SUPPLIED DATA:
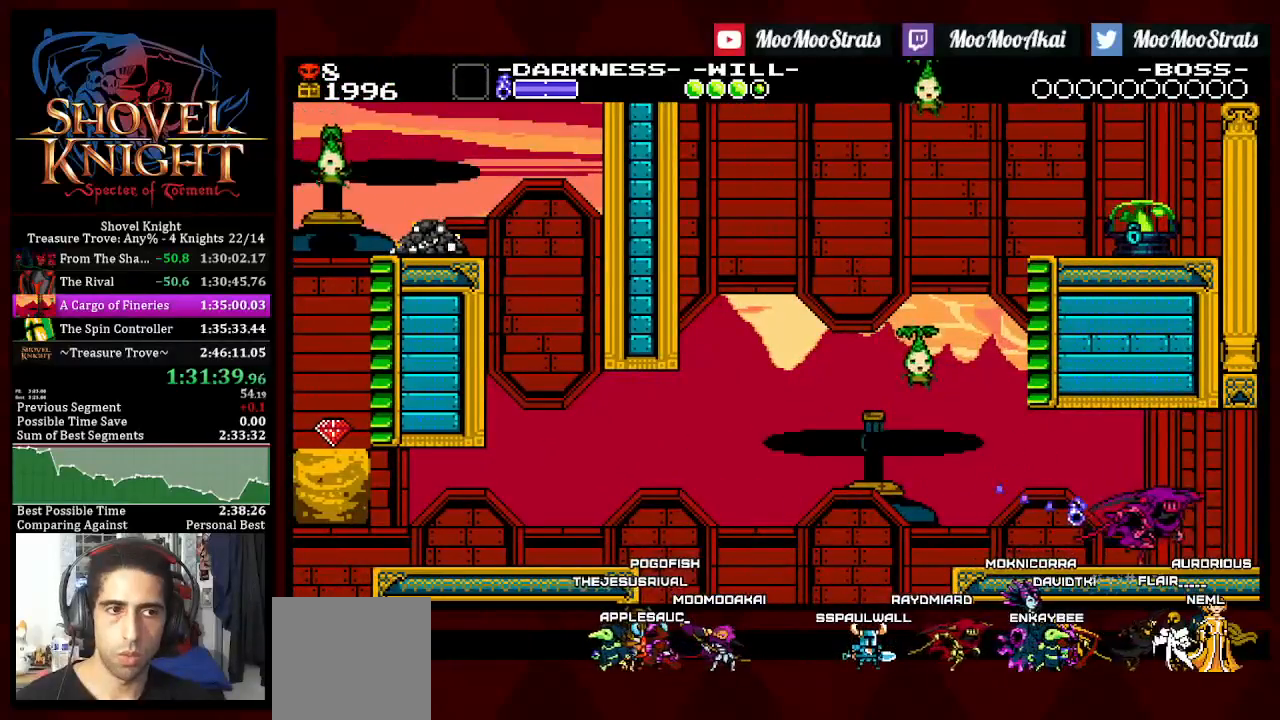
{"buttons": ["DPAD_RIGHT"], "left_stick": "center", "right_stick": "center", "events": []}
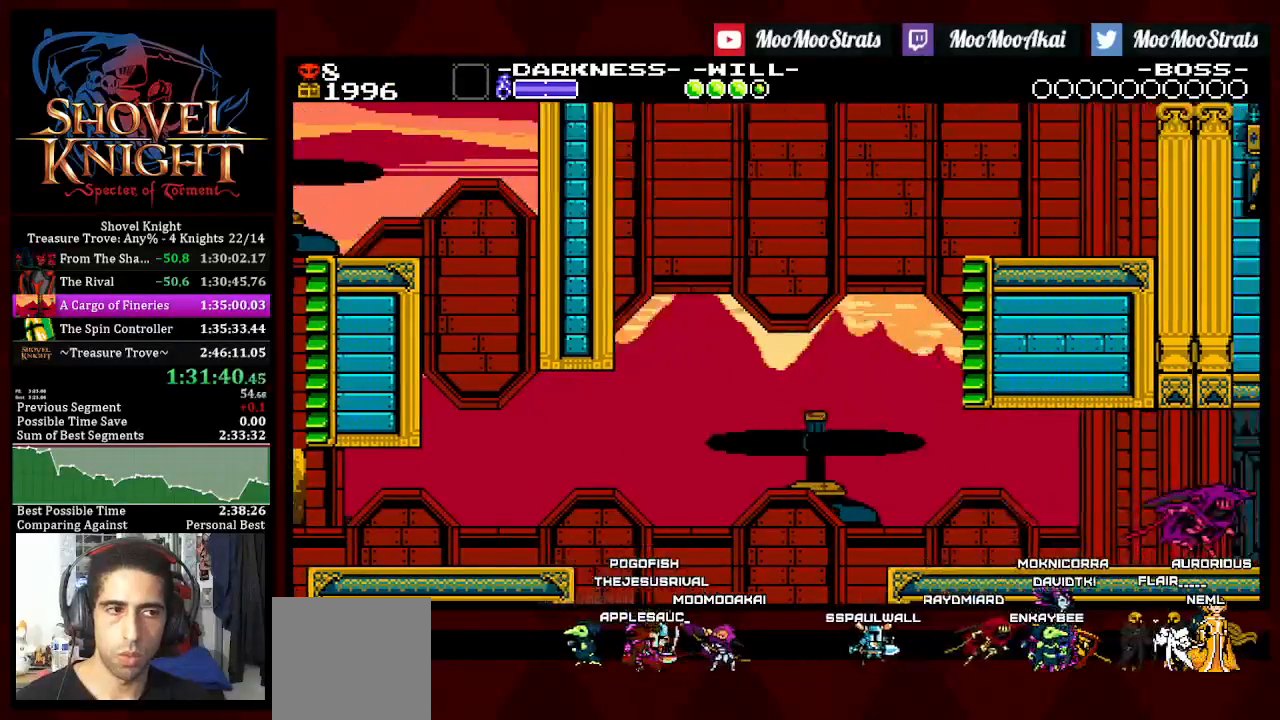
{"buttons": ["DPAD_RIGHT"], "left_stick": "center", "right_stick": "center", "events": []}
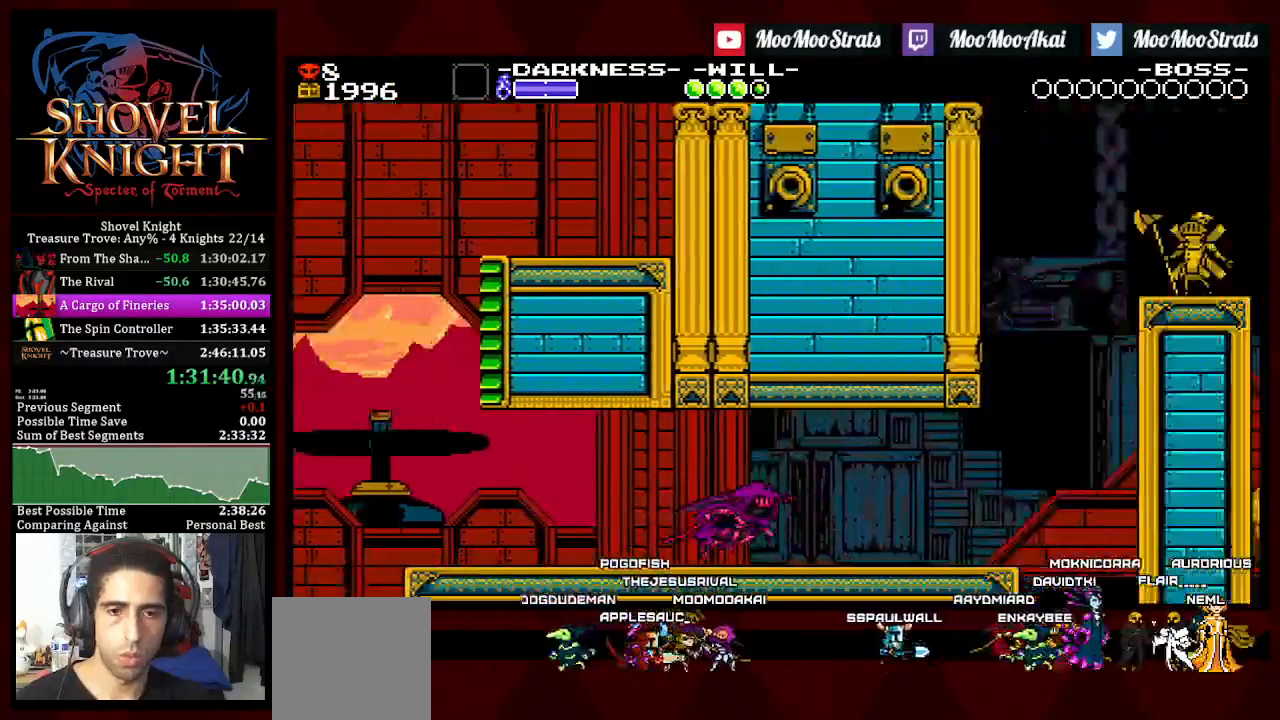
{"buttons": ["DPAD_RIGHT"], "left_stick": "center", "right_stick": "center", "events": []}
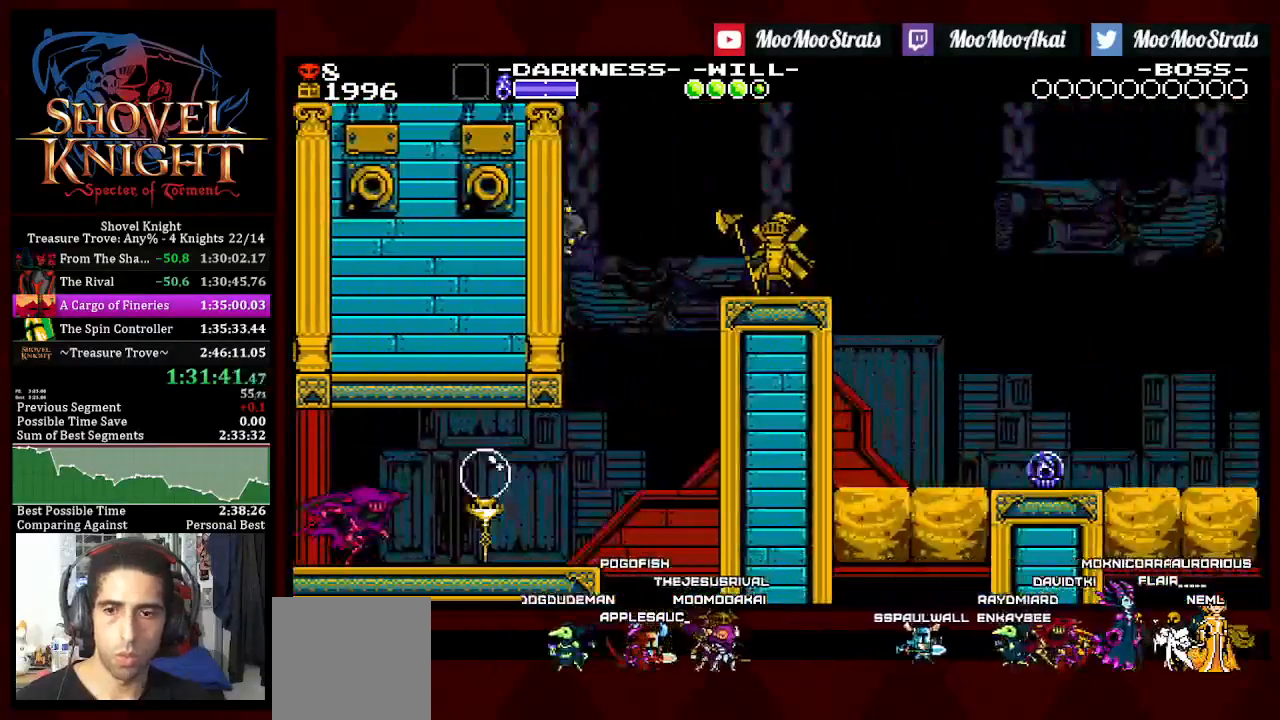
{"buttons": [], "left_stick": "center", "right_stick": "center", "events": [[67, "CROSS", "down"], [183, "CROSS", "up"], [400, "DPAD_RIGHT", "up"]]}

HOW TO COMPLETE THIS TASK: Set the material down exactly, images excluded.

FINISHED EXERCISE:
{"buttons": ["DPAD_RIGHT"], "left_stick": "center", "right_stick": "center", "events": []}
{"buttons": ["DPAD_RIGHT"], "left_stick": "center", "right_stick": "center", "events": []}
{"buttons": ["DPAD_RIGHT"], "left_stick": "center", "right_stick": "center", "events": []}
{"buttons": [], "left_stick": "center", "right_stick": "center", "events": [[67, "CROSS", "down"], [183, "CROSS", "up"], [400, "DPAD_RIGHT", "up"]]}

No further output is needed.